Breaking news!! There's an upside to the rich getting richer: charitable giving hit a record $335.17 billion last year, up 4.4% from 2012 and about 8% above the pre-crisis peak of $311 billion.

According to the annual report from Giving USA Foundation and the Indiana University Lilly Family School, the record-setting giving was driven by donations from individuals, which rose 4.2% to $230.91 billion.

Individual giving looks even more impressive compared with the stinginess of the corporate sector, where giving dropped 1.9% in 2013 to a (relatively) paltry $18.22 billion. This despite record profits for the S&P 500. If corporations really are people too, this puts them deep into Ebenezer Scrooge territory.

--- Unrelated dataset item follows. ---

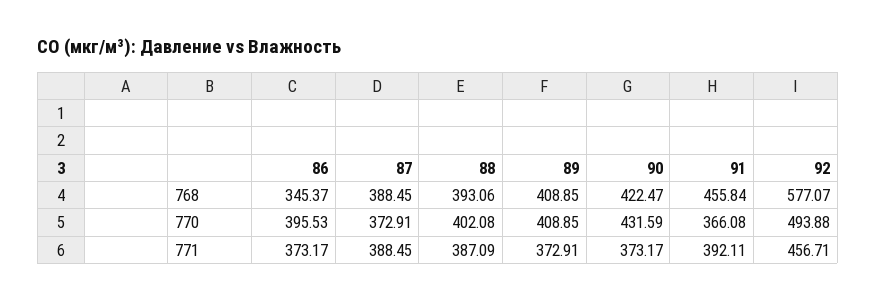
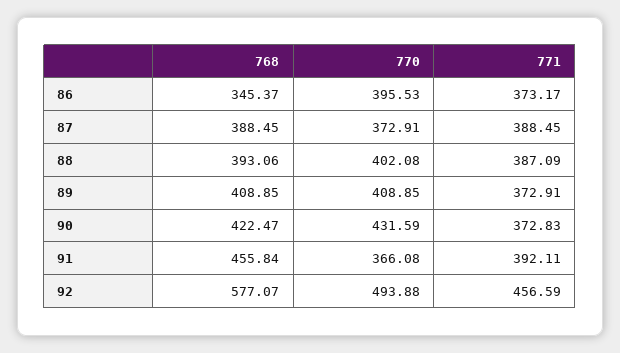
90, 771: 373.17 -> 372.83
92, 771: 456.71 -> 456.59

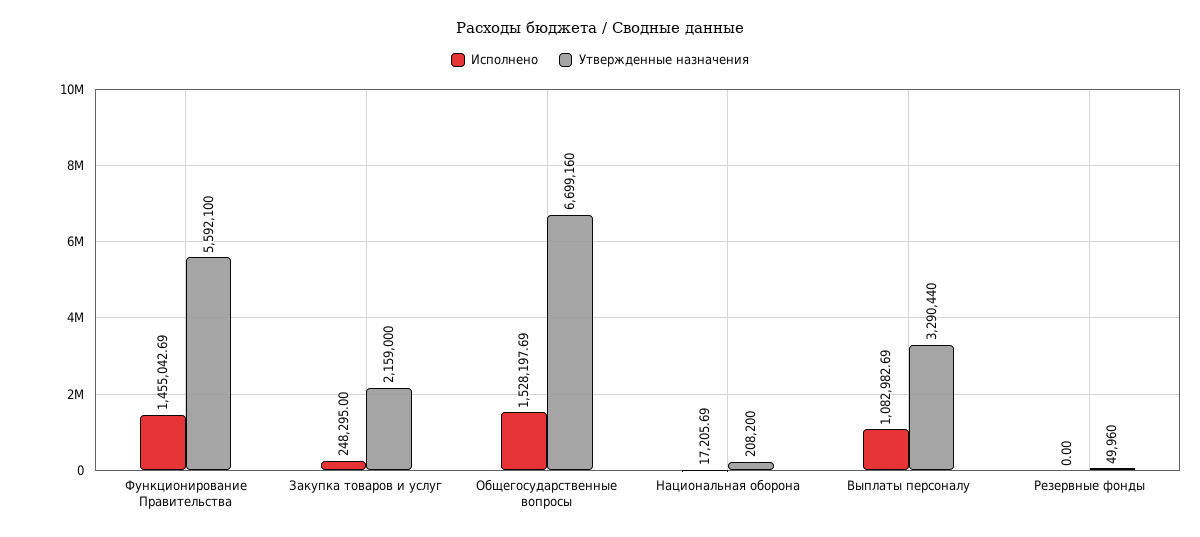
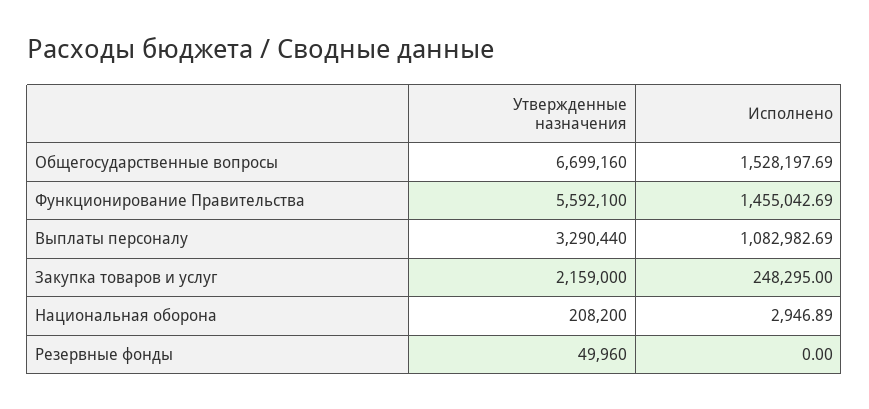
Исполнено, Национальная оборона: 17205.69 -> 2946.89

Still, congratulations to those wealthy Americans who've given until it helps.

Then there's Deeb Salem, a former Goldman Sachs trader who is suing the Wall Street firm because his 2010 bonus wasn't big enough.

Salem's bonus was a mere $8.25 million and he thought he was due at least $13 million, according to transcripts of an arbitration hearing, Bloomberg reports. In total, Salem is seeking more than $16 million in additional pay from Goldman, including deferred stock.

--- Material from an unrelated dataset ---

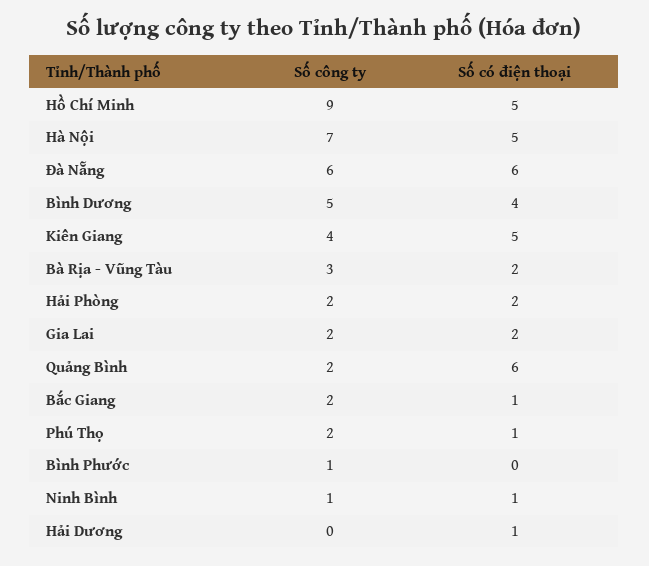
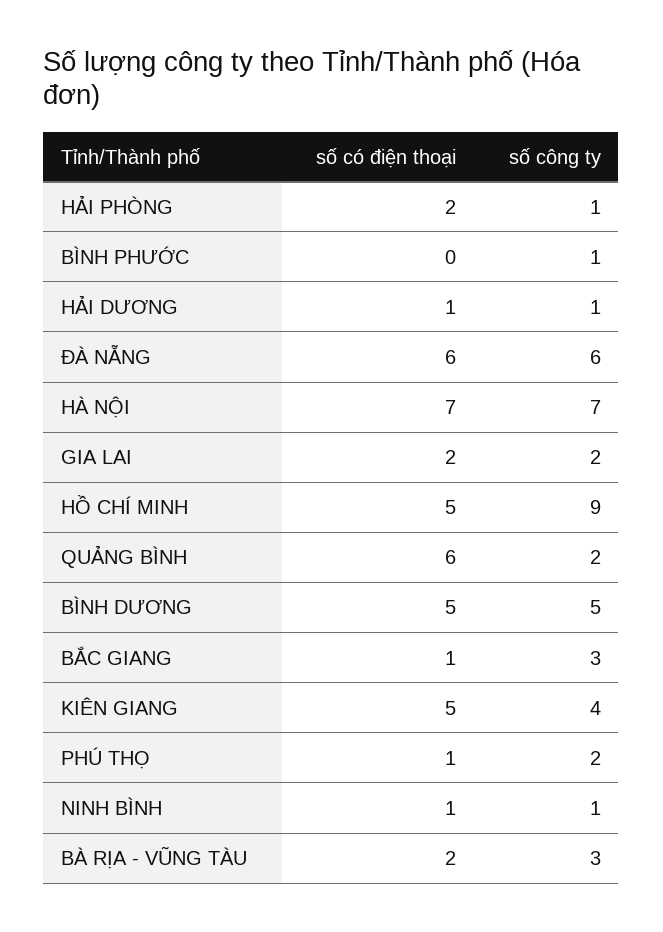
Số có điện thoại, Hà Nội: 5 -> 7
Số có điện thoại, Bình Dương: 4 -> 5
Số công ty, Hải Phòng: 2 -> 1
Số công ty, Bắc Giang: 2 -> 3
Số công ty, Hải Dương: 0 -> 1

“Let’s be very clear: I was one of the most sought-after investment professionals in the mortgage industry,” Salem said in the hearing. “I had the opportunity throughout the course of my career...from almost every month that I was at Goldman, to leave for other opportunities.”

Yes, you did, Mr. Salem. And Goldman had the discretion to pay you what it felt appropriate.

Salem hasn't found much sympathy for his campaign --  one member of the arbitration panel called his case “bull----.”

Considering his group made Goldman over $7 billion by shorting the housing market just before the bubble burst in 2008, it's not surprising there isn't a mass movement to help the trader get what he thinks is coming. More especially because Salem is only 35, received a $15 million bonus in 2009 (more than Goldman CEO Lloyd Blankfein made that year) and has already made more money than most working Americans will earn in a lifetime.

The only surprise here is that "one of the most sought-after investment professionals in the mortgage industry" doesn't seem understand how the free market works...or that senior executives at Goldman might have (ahem) misled him about how big his bonus would be.

Live by the vampire squid, die by the vampire squid.